Master of Science in Data Science La Salle Campus Barcelona URL

Master of Science in Data Science

Become an expert in analysing, structuring, filtering, visualizing and valuing the production of generated data

Natural language processing

Description
The goal of the subject is to be able to analyse text data coming from natural language. Because of its extensive domain, we will start by explaining how to process text data, how to encode it and how to extract features from it such that it can be used in classical artificial intelligence models. To continue, we will explain sequential models and morphological models that can be used to analyse natural language as individual text or as a group of words forming a sequence. Together with the objective of being able to make classifications and predictions based on language. To end, we will review in detail de transformers methodology, how it works and how it can be applied to language analysis.
Type Subject
Optativa
Semester
Second
Credits
5.00
Previous Knowledge

MD005 and MD008 subjects

Objectives

The goals will focus on:
• Learn to process language data in text format.
• Know how to apply classical artificial intelligence models to processed text data.
• Understand how transformers work in the language context and know how to apply them in text data.

Contents

SYLLABUS

1. Word Processing and Count Vectorizer
2. Word Embeddings
3. Generative models: Hidden Markov Model
4. Discriminatory models: Structured perceptron
5. Recurrent neural networks applied to NLP
6. Transformers and ELMO
7. BERT
8. Final practice

Note: Topics can be adjusted and/or modified at the discretion of the master's coordination.

Methodology

The methodology used combines master classes, student participation, practical exercise at class and solving a challenge or doing a research exercise as final work.

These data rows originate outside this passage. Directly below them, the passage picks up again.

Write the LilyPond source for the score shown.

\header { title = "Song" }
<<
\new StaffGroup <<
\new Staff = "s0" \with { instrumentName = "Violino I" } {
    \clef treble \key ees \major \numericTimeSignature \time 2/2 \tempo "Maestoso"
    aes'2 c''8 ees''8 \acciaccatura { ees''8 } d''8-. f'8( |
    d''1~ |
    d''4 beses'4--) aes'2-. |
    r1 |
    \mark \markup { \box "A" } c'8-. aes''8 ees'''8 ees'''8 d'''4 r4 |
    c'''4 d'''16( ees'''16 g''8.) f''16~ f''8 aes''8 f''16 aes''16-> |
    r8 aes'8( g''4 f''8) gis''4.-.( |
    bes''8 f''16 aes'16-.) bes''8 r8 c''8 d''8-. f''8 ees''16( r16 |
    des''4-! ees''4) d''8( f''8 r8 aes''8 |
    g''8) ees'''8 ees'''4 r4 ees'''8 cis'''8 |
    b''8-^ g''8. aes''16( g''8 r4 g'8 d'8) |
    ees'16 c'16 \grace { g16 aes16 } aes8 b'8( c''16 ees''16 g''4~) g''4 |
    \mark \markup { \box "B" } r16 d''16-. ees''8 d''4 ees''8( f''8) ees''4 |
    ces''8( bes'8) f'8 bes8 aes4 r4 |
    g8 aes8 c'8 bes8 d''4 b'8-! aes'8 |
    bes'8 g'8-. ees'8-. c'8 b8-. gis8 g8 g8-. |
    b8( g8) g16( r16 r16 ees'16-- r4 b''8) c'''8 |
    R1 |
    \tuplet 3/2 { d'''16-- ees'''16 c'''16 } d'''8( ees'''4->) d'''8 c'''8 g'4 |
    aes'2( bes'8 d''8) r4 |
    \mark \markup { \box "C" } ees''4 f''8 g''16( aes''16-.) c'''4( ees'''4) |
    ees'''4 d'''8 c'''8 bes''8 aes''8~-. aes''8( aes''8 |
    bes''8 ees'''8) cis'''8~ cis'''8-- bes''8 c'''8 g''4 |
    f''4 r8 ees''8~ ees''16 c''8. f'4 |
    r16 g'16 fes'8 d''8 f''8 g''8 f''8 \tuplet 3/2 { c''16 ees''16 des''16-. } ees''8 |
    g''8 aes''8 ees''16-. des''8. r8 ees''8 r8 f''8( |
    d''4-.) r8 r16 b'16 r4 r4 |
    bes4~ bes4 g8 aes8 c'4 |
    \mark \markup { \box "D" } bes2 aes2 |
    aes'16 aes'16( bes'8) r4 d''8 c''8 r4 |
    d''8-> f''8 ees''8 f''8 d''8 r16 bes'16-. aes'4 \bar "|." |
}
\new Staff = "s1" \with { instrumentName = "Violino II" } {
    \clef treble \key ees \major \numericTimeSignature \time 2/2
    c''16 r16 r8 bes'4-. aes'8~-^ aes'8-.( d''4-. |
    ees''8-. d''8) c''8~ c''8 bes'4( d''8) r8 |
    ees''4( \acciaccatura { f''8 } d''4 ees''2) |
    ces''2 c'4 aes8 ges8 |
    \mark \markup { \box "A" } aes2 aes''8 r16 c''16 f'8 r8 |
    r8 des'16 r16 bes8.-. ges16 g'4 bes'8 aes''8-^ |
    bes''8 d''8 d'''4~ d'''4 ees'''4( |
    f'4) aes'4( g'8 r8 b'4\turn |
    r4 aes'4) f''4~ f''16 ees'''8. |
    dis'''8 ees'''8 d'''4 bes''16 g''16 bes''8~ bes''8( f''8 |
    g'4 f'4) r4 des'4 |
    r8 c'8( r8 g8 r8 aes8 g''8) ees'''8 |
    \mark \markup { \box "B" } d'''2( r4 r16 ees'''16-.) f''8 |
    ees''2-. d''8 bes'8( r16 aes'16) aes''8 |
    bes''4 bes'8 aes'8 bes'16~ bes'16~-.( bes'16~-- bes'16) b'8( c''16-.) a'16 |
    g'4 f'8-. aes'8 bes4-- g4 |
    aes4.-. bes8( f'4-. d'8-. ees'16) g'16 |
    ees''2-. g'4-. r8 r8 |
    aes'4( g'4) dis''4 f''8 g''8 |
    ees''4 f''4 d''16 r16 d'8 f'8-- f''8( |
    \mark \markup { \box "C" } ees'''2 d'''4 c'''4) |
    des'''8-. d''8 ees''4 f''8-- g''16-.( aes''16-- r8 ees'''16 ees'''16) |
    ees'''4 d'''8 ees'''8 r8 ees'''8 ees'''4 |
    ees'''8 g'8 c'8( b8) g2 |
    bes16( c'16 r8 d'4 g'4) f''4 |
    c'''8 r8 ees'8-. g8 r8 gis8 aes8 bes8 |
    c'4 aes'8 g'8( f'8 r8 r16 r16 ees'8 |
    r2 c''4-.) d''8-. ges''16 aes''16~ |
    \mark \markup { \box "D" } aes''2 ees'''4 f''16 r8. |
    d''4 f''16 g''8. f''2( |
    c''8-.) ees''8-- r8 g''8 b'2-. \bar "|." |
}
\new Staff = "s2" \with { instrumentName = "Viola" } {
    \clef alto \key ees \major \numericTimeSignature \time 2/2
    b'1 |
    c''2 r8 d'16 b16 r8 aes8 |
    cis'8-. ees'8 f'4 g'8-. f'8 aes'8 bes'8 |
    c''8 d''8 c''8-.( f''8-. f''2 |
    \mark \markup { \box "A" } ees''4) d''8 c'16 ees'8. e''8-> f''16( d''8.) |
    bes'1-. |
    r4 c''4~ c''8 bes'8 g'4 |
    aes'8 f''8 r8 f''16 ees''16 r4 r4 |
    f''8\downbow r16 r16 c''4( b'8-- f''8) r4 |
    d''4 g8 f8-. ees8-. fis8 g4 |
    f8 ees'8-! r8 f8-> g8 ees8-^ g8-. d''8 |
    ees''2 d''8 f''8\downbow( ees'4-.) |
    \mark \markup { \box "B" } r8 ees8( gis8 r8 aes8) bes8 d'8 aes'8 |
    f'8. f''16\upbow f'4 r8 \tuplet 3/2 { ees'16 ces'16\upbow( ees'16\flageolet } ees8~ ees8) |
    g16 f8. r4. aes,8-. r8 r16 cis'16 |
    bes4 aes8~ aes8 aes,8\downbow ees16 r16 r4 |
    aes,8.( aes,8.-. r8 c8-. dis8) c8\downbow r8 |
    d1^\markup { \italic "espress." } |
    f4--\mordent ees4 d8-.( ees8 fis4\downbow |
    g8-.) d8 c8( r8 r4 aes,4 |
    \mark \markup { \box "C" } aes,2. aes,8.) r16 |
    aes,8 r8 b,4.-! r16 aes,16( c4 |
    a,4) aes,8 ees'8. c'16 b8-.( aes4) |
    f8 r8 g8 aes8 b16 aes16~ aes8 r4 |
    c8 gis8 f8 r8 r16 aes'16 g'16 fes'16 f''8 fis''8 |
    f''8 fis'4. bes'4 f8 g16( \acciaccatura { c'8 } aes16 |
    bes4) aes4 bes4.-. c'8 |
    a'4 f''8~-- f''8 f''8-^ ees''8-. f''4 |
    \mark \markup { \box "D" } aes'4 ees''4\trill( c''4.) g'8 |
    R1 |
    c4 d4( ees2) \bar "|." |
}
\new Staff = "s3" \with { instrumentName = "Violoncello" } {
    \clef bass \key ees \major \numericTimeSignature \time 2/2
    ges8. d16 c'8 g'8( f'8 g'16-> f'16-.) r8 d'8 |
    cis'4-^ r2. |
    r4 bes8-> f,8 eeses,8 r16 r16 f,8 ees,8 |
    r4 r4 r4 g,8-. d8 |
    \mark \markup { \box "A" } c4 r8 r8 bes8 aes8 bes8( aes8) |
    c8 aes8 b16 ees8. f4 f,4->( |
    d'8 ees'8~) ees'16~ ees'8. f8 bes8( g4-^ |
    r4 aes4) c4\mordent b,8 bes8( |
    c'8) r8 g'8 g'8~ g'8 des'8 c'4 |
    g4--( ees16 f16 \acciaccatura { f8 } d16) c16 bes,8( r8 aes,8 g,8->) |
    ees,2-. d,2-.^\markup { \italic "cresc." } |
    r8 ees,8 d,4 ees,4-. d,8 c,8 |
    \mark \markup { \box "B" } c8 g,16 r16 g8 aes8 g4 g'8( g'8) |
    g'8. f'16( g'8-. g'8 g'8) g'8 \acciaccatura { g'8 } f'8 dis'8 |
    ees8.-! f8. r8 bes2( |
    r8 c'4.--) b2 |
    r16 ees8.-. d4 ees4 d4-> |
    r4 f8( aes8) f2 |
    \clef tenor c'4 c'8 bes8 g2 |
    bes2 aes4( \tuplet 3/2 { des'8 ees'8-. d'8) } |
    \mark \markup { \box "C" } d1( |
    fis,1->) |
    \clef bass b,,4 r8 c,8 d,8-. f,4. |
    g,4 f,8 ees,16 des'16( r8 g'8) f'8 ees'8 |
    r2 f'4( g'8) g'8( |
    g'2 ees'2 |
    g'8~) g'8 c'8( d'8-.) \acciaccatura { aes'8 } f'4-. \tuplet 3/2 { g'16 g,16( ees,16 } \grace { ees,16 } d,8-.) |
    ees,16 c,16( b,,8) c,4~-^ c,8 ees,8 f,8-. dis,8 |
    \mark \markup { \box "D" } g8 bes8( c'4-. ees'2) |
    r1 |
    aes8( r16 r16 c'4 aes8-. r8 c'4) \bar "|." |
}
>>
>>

For the student, this will involve group work with an oral presentation at class and a written assessment.

Evaluation

This subject will be assessed on a continuous via the development of a challenge proposed or by a research work on already existing solutions in some scientific context and a final presentation in class.

Evaluation Criteria

Continuous assessment
This subject will be assessed on a continuous via the development of a challenge proposed or by a research work on already existing solutions in some scientific context and a final presentation in class.
The final grade will be a weighting of:
- Challenge solution (implementation) and/or presentation or research work: 80%
- Class participation: 20%

Extraordinary call
The exam and/or works of extraordinary call will be determined from the coordination of the subject.

Copies regulations
The subject is governed by the general regulations of copies of La Salle Campus BCN:
https://www.salleurl.edu/en/copies-regulation
The training activities will be considered to have the following category:
• Final exercise or challenge: highly significant

Basic Bibliography

The bibliography will be detailed throughout the course.
All class material (presentations, exercises, articles, documents, etc.) will be shared in the subject folder of the La Salle Intranet: eStudy.

Additional Material

The complementary bibliography will be detailed throughout the course.